EXCERPT PROVIDED |

Are GPs the right professionals to rule on fitness to work?

by Dr Gordon Parker 4 Apr 2008
by Dr Gordon Parker 4 Apr 2008

Even before Dame Carol Black’s Review of the Health of the Working Age Population was published, health minister Alan Johnson had already raised the subject of sicknotes. He talked about creating a ‘well note’ culture, concentrating on an individual’s capabilities.


Not surprisingly, there was a flurry of debate among GPs about how much more work this would entail, what the practical changes to the certification system might be, and – most importantly – whether they actually have the competencies to judge a patients’ capabilities in any particular work situation. They don’t know the workplace, don’t understand the nature of the tasks in the patient’s job, and don’t understand the hazards and risks. “Isn’t this the job of occupational health professionals?” they ask.


Impact of guidance


What do we know about the present sicknote system? The purpose of a Med 3 or Med 5 is to certify eligibility for state benefits. There are detailed rules about medical certification on the HM Revenue & Customs website,1 and extensive guidance from the Department for Work and Pensions (DWP).2 It has produced desktop guides on certification for GPs, and detailed information in A guide for Registered Medical Practitioners. However, I have been leading a session on OH for GP registrars for the past 10 years, and it is very rare to find a GP registrar who has ever seen or referred to DWP desk aids or other guidance.


So GPs and others have access to advice, but does ‘official’ guidance influence the way they behave when they are considering writing a Med 3 for the patient sitting in front of them? If GPs are currently unaware of (or disregard) the existing guidance, will new guidance on ‘fit notes’ have any impact?


Anecdotally, we know that Med 3s are sometimes issued like repeat prescriptions (on demand via the practice receptionist), and we know that GPs actually dislike being asked to provide certificates of any kind. There is an understandable irritation among GPs about the ‘get a note from your doctor’ approach to life’s little problems.


In a paper in the British Medical Journal in 2004,3 Susan Hussey and colleagues demonstrated a wide range of views among GPs on the misuse of sicknotes. My favourite is:


GP3 “Have you ever written anything really crap on a Med 3?”


GP4 “Yeah, I write ‘neurasthenia’ and I scribble it so even I can’t read it, and they have never asked for clarification, so they are obviously quite happy for you just to scrawl something totally illegible.”

WORK TASK | Decide whether each statement below agrees with the article on GPs and fitness to work, answering yes or no and quoting the deciding words from it. 1. The author has led a session on OH for GP registrars for the past 10 years. 2. Alan Johnson raised the subject of sicknotes only after the Review of the Health of the Working Age Population was published. 3. Susan Hussey and colleagues published their paper in the British Medical Journal in 2006.

Spatial grounding data |
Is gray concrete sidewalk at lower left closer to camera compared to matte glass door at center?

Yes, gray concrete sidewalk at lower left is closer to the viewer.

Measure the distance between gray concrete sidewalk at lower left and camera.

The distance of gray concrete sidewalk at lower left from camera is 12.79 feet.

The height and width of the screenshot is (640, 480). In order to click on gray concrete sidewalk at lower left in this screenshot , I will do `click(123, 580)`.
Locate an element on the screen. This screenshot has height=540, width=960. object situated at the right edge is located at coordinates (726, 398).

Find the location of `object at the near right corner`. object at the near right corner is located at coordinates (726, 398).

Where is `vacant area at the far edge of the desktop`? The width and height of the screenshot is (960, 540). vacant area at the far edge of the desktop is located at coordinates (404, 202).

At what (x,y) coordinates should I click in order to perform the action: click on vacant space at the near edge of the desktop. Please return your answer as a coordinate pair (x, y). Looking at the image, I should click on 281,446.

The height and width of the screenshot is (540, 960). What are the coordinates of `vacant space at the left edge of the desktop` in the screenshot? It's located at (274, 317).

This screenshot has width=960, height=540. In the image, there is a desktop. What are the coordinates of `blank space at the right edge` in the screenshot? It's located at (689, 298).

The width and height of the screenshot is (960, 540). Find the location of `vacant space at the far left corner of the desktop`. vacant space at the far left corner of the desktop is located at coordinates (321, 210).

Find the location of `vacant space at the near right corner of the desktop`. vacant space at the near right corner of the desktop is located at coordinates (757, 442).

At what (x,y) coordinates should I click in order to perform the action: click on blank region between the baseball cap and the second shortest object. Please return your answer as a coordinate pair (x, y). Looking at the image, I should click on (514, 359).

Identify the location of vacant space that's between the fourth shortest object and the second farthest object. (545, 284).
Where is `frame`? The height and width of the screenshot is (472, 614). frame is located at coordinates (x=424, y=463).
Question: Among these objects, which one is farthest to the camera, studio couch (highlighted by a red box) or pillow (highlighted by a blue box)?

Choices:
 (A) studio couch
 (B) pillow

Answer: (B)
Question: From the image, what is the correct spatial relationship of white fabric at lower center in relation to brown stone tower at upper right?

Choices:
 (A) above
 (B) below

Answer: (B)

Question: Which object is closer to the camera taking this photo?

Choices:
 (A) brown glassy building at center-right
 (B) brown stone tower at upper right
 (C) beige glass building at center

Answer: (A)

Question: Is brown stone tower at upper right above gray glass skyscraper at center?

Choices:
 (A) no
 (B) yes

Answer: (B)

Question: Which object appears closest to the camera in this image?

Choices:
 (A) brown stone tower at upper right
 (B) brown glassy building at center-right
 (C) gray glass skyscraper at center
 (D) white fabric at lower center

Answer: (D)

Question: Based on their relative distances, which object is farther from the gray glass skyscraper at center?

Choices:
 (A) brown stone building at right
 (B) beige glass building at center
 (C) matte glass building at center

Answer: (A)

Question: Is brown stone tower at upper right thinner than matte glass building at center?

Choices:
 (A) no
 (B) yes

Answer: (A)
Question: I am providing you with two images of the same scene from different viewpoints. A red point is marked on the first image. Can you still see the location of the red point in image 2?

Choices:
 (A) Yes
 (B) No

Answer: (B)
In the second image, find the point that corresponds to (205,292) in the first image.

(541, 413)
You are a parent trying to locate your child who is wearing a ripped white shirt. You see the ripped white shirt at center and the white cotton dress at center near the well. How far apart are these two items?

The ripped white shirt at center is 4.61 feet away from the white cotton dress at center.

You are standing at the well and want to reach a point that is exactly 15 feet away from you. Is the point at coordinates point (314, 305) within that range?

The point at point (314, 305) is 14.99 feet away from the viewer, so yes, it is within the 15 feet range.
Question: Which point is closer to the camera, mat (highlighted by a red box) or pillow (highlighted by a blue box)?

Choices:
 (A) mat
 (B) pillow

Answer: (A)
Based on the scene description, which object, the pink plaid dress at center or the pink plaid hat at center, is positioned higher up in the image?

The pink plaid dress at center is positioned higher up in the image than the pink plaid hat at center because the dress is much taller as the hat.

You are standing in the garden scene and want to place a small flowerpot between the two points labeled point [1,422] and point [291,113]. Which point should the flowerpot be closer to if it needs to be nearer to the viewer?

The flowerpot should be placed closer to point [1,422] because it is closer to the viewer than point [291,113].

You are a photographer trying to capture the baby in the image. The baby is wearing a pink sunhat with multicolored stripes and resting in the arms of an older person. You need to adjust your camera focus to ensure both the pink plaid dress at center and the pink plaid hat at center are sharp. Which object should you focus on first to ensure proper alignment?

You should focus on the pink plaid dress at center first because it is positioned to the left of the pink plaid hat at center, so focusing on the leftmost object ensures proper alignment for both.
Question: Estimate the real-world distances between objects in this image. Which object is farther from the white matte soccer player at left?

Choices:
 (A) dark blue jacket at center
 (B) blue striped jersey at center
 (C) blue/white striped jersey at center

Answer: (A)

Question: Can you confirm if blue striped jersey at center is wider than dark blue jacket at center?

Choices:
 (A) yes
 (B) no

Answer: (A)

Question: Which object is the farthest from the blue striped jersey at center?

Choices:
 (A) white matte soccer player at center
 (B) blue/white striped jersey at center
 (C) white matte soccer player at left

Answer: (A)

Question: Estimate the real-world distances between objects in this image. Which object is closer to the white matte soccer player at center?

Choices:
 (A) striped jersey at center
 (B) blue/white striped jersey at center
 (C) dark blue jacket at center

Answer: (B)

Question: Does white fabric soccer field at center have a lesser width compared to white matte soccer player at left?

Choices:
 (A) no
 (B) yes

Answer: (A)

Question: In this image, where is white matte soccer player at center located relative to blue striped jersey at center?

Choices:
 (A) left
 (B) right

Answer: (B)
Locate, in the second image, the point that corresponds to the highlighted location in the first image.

OUTPUT FOR THIS TASK |
1. Yes: "I have been leading a session on OH for GP registrars for the past 10 years"
2. No: "Even before Dame Carol Black’s Review of the Health of the Working Age Population was published, health minister Alan Johnson had already raised the subject of sicknotes."
3. No: "In a paper in the British Medical Journal in 2004"